_Assigned task:_ Transcribe each line below verbatim; pictures excluded.
:: Data in this exercise
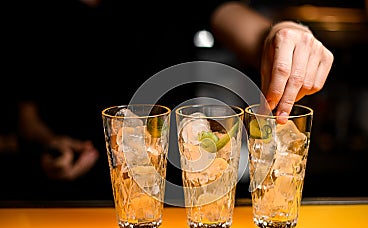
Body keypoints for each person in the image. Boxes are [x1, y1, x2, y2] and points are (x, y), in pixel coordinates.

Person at [13, 0, 333, 201]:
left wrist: (287, 33)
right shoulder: (35, 15)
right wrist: (53, 146)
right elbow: (27, 121)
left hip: (172, 201)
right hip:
::::
_Solution to this task:_
Body keypoints for each person in the image. Boxes are [x1, y1, x2, y2] and points are (x, y), in pixel coordinates.

Person at [13, 0, 333, 201]:
left wrist: (287, 33)
right shoulder: (35, 15)
right wrist: (53, 146)
right elbow: (27, 121)
left hip: (172, 201)
right hip:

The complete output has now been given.